Ever thought about the relationship between sound and time..When you look at a watch you are not only looking at the dial, but also in some way internalising the beat of the tick-tock of the hands. The sounds of time can be enthralling and as you enter this beautiful universe where chiming time takes precedence, you just cannot ignore the ingenious complication of the minute repeater.
A repeater chimes the time on demand. It involves the activation of a pushpiece for the purpose. While a simple repeater can strike the hours and quarters, a minute repeater will use separate tones for hours, quarter-hours and minutes to sound the time down to the minute. Three different sounds are generally used for the hours, quarter-hours and minutes.
Why are they so sought-after? For one, they are the oldest and most traditional of watch complications. The history of the minute repeaters has a very practical side to it. After all, they were useful in telling time in the dark before we had electricity! They were also a boon for the visually impaired. Edward Barlow, an English cleric, invented a mechanism that could strike the time on demand in 1678. Various developments ensued.
At the end of the 18th century, Breguet produced the mechanism heralded as the basis for modern minute repeaters. There have been numerous enhancements and several improvisations since. The big brands of the horological world have all entered the world of minute repeaters. Today Patek Philippe, Christophe Claret, Bvlgari, Jaeger-LeCoultre, Voutilainen to name a few, continue to innovate and come out with exceptional pieces.

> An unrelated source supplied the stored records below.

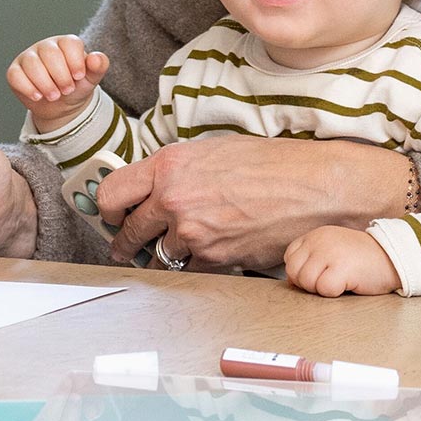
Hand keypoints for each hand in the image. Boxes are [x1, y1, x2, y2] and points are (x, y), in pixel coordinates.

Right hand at [6, 36, 109, 133]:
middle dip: (61, 76)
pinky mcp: (15, 71)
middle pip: (50, 53)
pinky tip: (37, 96)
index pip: (69, 43)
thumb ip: (98, 67)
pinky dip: (27, 88)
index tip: (79, 77)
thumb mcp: (90, 79)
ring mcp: (28, 57)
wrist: (59, 107)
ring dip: (45, 83)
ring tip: (54, 96)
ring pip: (32, 63)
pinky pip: (15, 75)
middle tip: (67, 90)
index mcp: (65, 43)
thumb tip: (96, 58)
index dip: (75, 61)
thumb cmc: (75, 88)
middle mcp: (45, 46)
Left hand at [98, 137, 416, 271]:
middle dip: (127, 240)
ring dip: (163, 254)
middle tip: (129, 242)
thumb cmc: (269, 163)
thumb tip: (149, 186)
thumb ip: (174, 170)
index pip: (110, 194)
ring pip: (158, 255)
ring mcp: (193, 233)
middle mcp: (173, 200)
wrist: (312, 187)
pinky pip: (189, 269)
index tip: (112, 214)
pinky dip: (194, 265)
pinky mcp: (215, 259)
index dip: (108, 208)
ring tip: (178, 245)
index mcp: (168, 167)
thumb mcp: (212, 151)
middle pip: (127, 231)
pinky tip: (208, 252)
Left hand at [284, 226, 400, 297]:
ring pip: (306, 281)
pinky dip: (334, 293)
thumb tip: (292, 282)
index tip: (320, 275)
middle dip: (308, 284)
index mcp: (316, 236)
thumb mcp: (333, 250)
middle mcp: (320, 241)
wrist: (394, 256)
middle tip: (330, 281)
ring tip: (340, 281)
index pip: (290, 258)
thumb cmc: (362, 259)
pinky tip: (347, 284)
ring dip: (321, 289)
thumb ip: (312, 260)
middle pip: (294, 272)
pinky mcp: (342, 267)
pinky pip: (324, 289)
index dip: (301, 273)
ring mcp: (330, 253)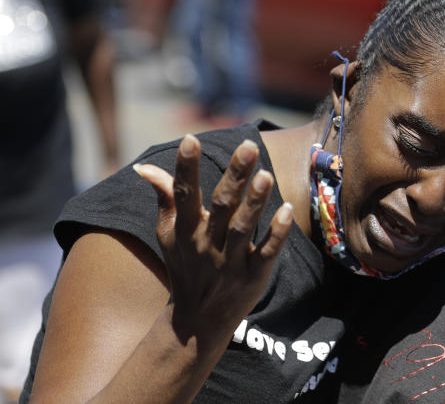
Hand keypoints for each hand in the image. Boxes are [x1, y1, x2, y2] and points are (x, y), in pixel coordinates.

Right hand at [133, 135, 292, 343]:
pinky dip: (276, 234)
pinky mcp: (253, 276)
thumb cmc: (186, 266)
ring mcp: (231, 261)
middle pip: (222, 205)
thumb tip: (144, 167)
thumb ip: (165, 197)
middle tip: (248, 146)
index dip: (185, 167)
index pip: (184, 194)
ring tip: (266, 175)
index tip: (190, 138)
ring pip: (243, 228)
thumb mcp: (169, 234)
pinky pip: (266, 253)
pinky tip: (287, 210)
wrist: (197, 321)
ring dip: (255, 202)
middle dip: (234, 175)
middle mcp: (207, 243)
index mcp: (186, 229)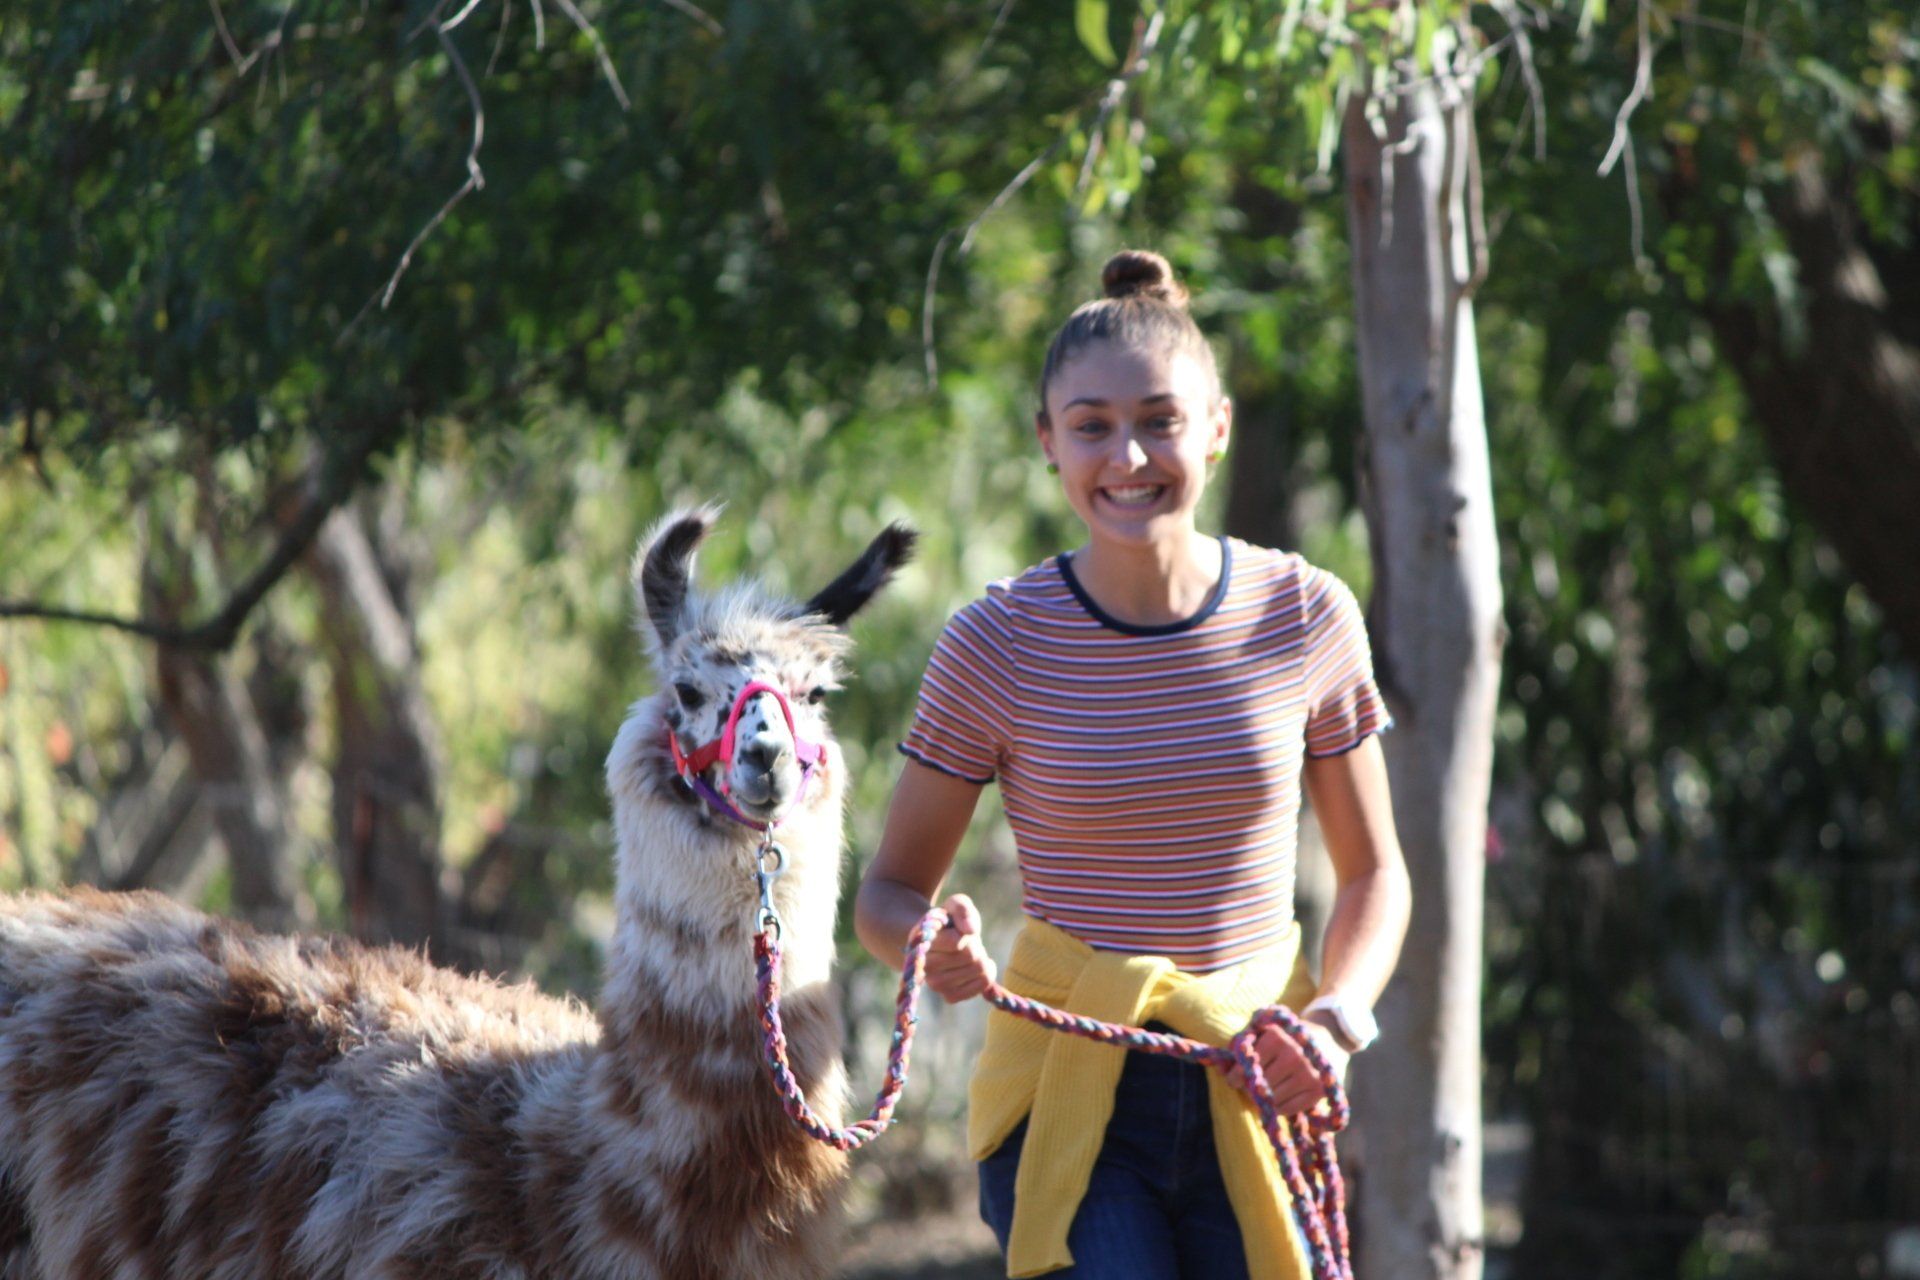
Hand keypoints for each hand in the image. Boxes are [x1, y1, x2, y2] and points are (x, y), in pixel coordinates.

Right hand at [924, 894, 996, 1002]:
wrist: (942, 944)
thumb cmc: (950, 922)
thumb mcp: (956, 905)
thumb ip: (962, 908)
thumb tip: (970, 930)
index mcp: (922, 940)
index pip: (956, 941)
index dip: (966, 933)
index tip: (960, 930)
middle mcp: (924, 966)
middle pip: (971, 956)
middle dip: (976, 945)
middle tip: (967, 943)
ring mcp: (935, 984)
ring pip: (979, 970)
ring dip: (981, 958)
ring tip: (969, 954)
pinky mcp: (949, 996)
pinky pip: (981, 986)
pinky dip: (986, 975)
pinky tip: (976, 967)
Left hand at [1225, 1019, 1349, 1113]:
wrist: (1325, 1038)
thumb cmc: (1283, 1038)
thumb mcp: (1260, 1033)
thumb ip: (1240, 1047)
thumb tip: (1222, 1068)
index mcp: (1276, 1037)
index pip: (1247, 1066)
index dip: (1236, 1076)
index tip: (1233, 1080)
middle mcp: (1294, 1054)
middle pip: (1260, 1085)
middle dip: (1250, 1089)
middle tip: (1250, 1087)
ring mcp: (1308, 1073)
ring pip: (1273, 1100)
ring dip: (1265, 1100)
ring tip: (1266, 1091)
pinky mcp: (1319, 1090)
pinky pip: (1288, 1109)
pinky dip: (1278, 1108)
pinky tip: (1279, 1097)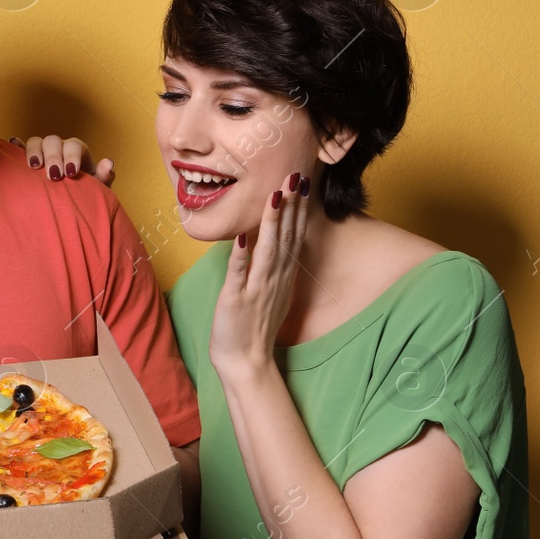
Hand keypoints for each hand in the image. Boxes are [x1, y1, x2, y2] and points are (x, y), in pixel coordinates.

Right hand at [11, 135, 114, 186]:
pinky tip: (12, 144)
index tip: (71, 173)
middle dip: (53, 156)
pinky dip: (16, 146)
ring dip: (34, 151)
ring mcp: (43, 153)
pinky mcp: (30, 161)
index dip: (72, 156)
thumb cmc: (86, 196)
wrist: (72, 207)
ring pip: (36, 142)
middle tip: (54, 176)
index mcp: (78, 153)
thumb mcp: (99, 189)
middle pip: (53, 141)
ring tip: (34, 166)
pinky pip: (20, 149)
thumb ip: (104, 177)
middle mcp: (60, 149)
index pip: (74, 146)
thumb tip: (108, 163)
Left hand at [208, 172, 309, 378]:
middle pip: (286, 237)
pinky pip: (239, 274)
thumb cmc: (254, 325)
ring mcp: (257, 289)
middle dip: (291, 207)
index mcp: (282, 276)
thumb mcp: (270, 291)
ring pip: (268, 251)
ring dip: (272, 224)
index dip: (299, 209)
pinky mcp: (236, 300)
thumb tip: (269, 238)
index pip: (294, 236)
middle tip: (296, 176)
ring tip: (275, 196)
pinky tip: (243, 237)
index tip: (303, 183)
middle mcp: (274, 279)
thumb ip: (272, 266)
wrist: (246, 361)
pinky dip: (241, 256)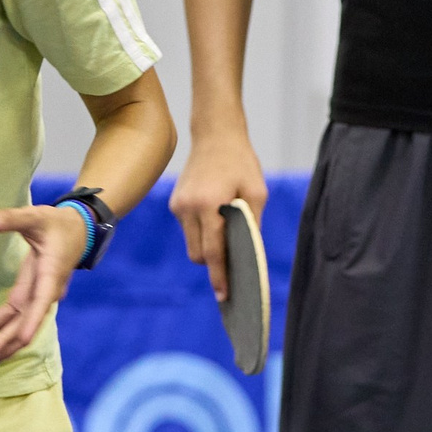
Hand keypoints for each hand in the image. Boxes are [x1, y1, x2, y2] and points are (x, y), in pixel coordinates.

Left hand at [0, 203, 90, 368]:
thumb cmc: (56, 223)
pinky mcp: (28, 296)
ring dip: (1, 343)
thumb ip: (8, 219)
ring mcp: (36, 297)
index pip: (41, 302)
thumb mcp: (34, 217)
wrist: (76, 231)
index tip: (23, 340)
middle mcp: (45, 292)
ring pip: (18, 325)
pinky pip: (12, 317)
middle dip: (7, 341)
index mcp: (50, 274)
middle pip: (26, 322)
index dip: (32, 322)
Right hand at [169, 133, 265, 299]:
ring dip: (207, 247)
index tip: (224, 296)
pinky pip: (188, 230)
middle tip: (233, 268)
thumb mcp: (257, 193)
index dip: (219, 276)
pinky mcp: (175, 203)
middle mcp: (188, 207)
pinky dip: (202, 233)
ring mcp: (178, 206)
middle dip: (213, 264)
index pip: (212, 251)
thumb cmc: (241, 162)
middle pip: (197, 255)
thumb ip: (252, 224)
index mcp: (208, 204)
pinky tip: (216, 220)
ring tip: (226, 236)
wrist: (215, 134)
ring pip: (191, 244)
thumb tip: (248, 256)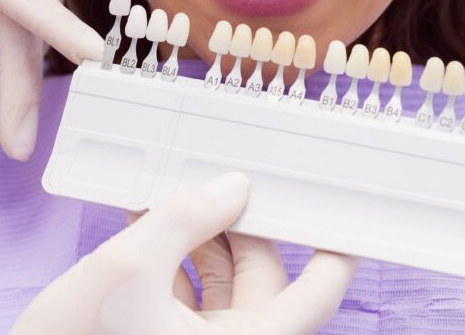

But making a minute repeater is no child’s play. Each minute repeating mechanism has about a 100 components, each of which has to be manufactured in a particular manner. But that is only the starting point! To integrate these components into a small case of a wristwatch is another story of skill altogether! It is something that only a master watchmaker with years, or rather decades of experience can accomplish. And that too, after a painstaking assembling process that can last between 200 and 300 hours! Much of the precision has also to do with the fact that the striking of small hammers on differently tuned gongs sound the time. The perfection of the sound of the gongs is yet another story!
Since they are really complex repeater mechanisms, collectors, connoisseurs and watch lovers covet minute repeaters. Who wouldn’t? After all, they are ‘The’ masterpieces of precision engineering. Everything has to be perfect to deliver the perfect sound that carries the wearer away in a distant world.